This creates an issue with some scholars since they believe in the religion they study.
Not really. Everybody is biased, historical Jesus studies postdate those on Socrates (making Socrates probably the most studied person in history prior to the early 20th century), and most importantly the historical Jesus quest began and continued to be biased
against Christianity. To the extent religious biases exist in historical Jesus studies (and they do), they do in multiple ways. It is widely known, actually, that seminary tends to create atheists, agnostics, and liberal Christians out of fundamentalists as the entire framework of historical inquiry and other methodological tools of the NT scholar, theologian, etc., render problematic fundamentalist/conservative Christian apology.
Irrelevant figures are moot. I was not talking about other gods but historical figures.

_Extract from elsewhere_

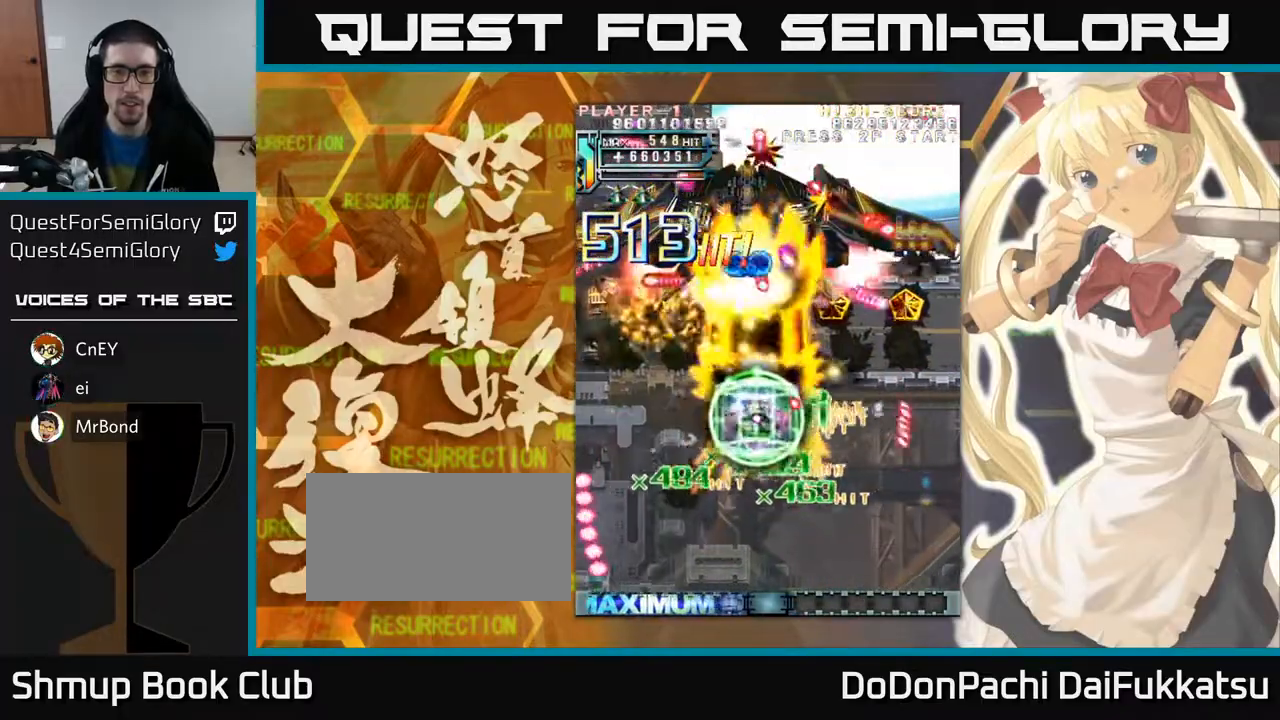
Gameplay with a controller (arcade stick); each line is a JSON object with the inputs held at the frame after it (dt_ms = milliseconds from this image to that frame). "events" lists button and stick changes between this image and that frame as [ms after this image, input, new state], when the widget could be followed in between. Not read: L3 R3 other_buttons.
{"dt_ms": 500, "buttons": [], "left_stick": "down", "events": [[233, "left_stick", "down-left"], [350, "left_stick", "down"]]}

So having presupposed the answer, you evaluate the question. It is hardly intellectually defensible to regard evidence counted for the historical Caesar as "moot" when it comes to the historical Herakles or Dionysus yet meaningful when it comes to other deified individuals. You assume certain results from historical inquiry whilst trying to critique vast swathes of said scholarship.

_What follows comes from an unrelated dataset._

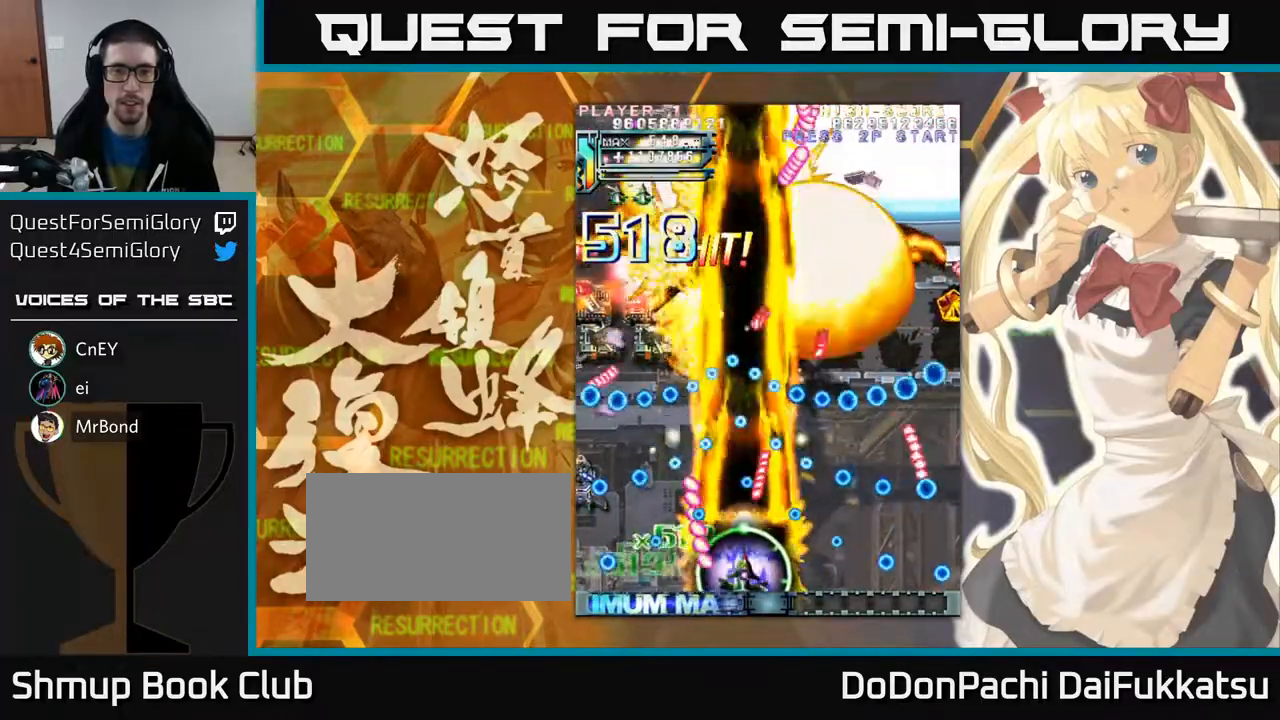
{"dt_ms": 500, "buttons": [], "left_stick": "up-right", "events": [[150, "left_stick", "down-left"], [200, "left_stick", "left"], [300, "left_stick", "center"], [450, "left_stick", "up-right"]]}
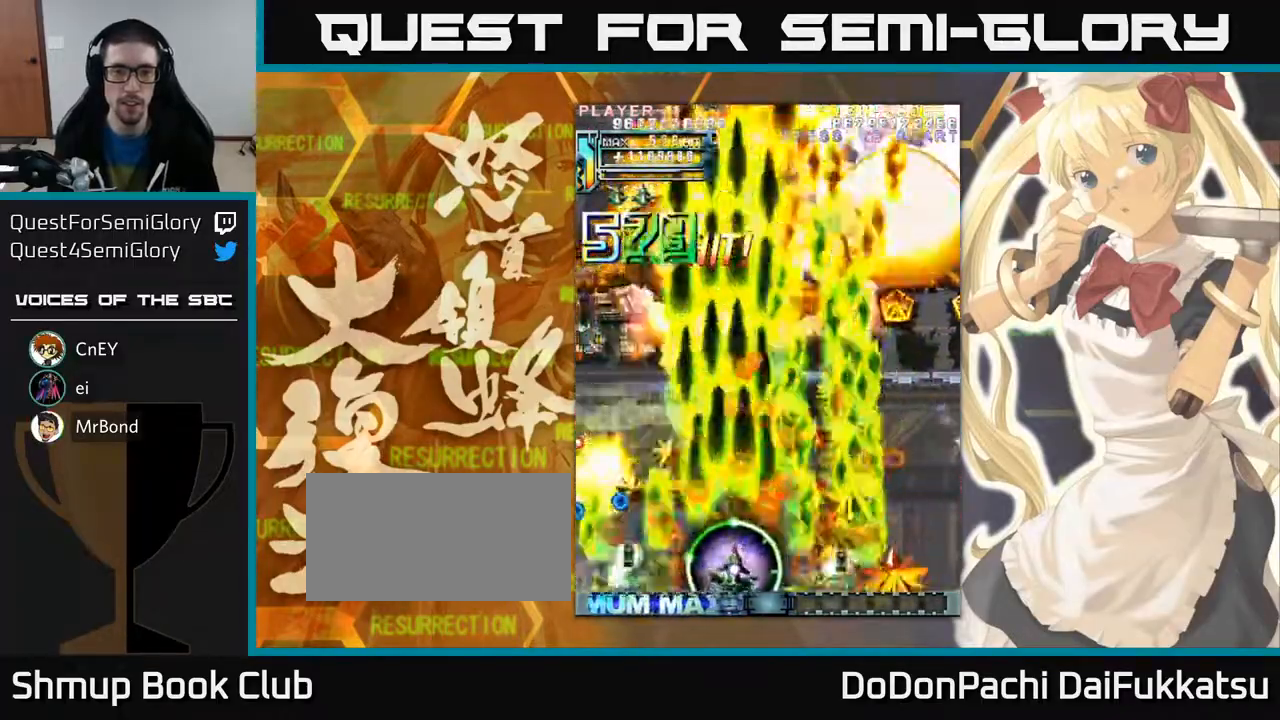
{"dt_ms": 1000, "buttons": [], "left_stick": "down-left"}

We have coins minted by Caesar and coin made from a month to years after his death.
And we have more evidence for Herakles and other mythic figures. You can't use two standards of evidence by presuming the historicity without rendering the entire enterprise pointless.
People have begun questioning Homer as the author of the work attributed to him due to the lack of material evidence.
What do you mean "have begun!!!??" Even the ancient Greeks questioned whether he existed, and it is practically universally agreed that Homer never existed (although there are those who argue that both the Iliad and the Odyssey were written by a single author). And it has NOTHING to do with the material evidence. Nobody questions whether Euripides existed, whether Socrates did, whether Antiphon did, or whether most of those whom we know of did despite the fact that the vast majority are known through a handful of medieval manuscripts (and most in manuscripts in which they are quoted or referenced, not copies of texts written by them). The reason it is widely believed Pythagoras existed despite the fact that the earliest known biography of his life was written many centuries after his supposed lifetime while 60,000 books on the nature and existence of the historical Jesus were written in the 1800s alone has much to do with the fact that there are no Pythagoreans but many Christians. There is no Reimarus for the Mithraic mystery cult, no Strauß for Herakles, no Wells or Doherty or Carrier or Price for Socrates, etc.
You missed my point. We have material evidence, not just textual, covering part of Alexande'rs life, namely his conquests, which covers a large part of his "world".
You missed mine. Such evidence is all contingent. Historical inquiry isn't about what evidence exists but about how best to explain the evidence that exists, which includes everything from Greek drama to the spatiotemporal distribution of extant 2nd & 3rd century NT manuscripts. Using conquest as evidence, Romulus and Remus were the historical founders of Rome, Agamemnon existed, etc. We don't have material evidence that Alexander, Romulus & Remus, or Agamemnon conquered anything. We have sources indicating this, and after careful consideration any rational person should agree that Alexander clearly DID conquer and therefore existed, while the conquest of the other three occurred but is attributed to mythic figures.
Unless you want to suggest that the collapse of the Persian Empire, hellenization of the area and the emergence of successor states following Greek culture spontaneously appeared with zero cause at all.
Rome existed, and Roman historians not only told us that this was do to the conquests of Romulus and Remus (whom, as Livy explains in a classic instantiation of the historicizing myth, were thought to be raised by wolves because of a misunderstanding of their adopted parents' names), but also that they and therefore the founding of Rome could be directly traced to the survivors of Troy. By your reasoning, they clearly existed. Or we could realize that the historical method is not to assume who is and isn't historical and then singularly apply in a haphazard method particular (and rather
ad hoc) weights to particular types of evidence.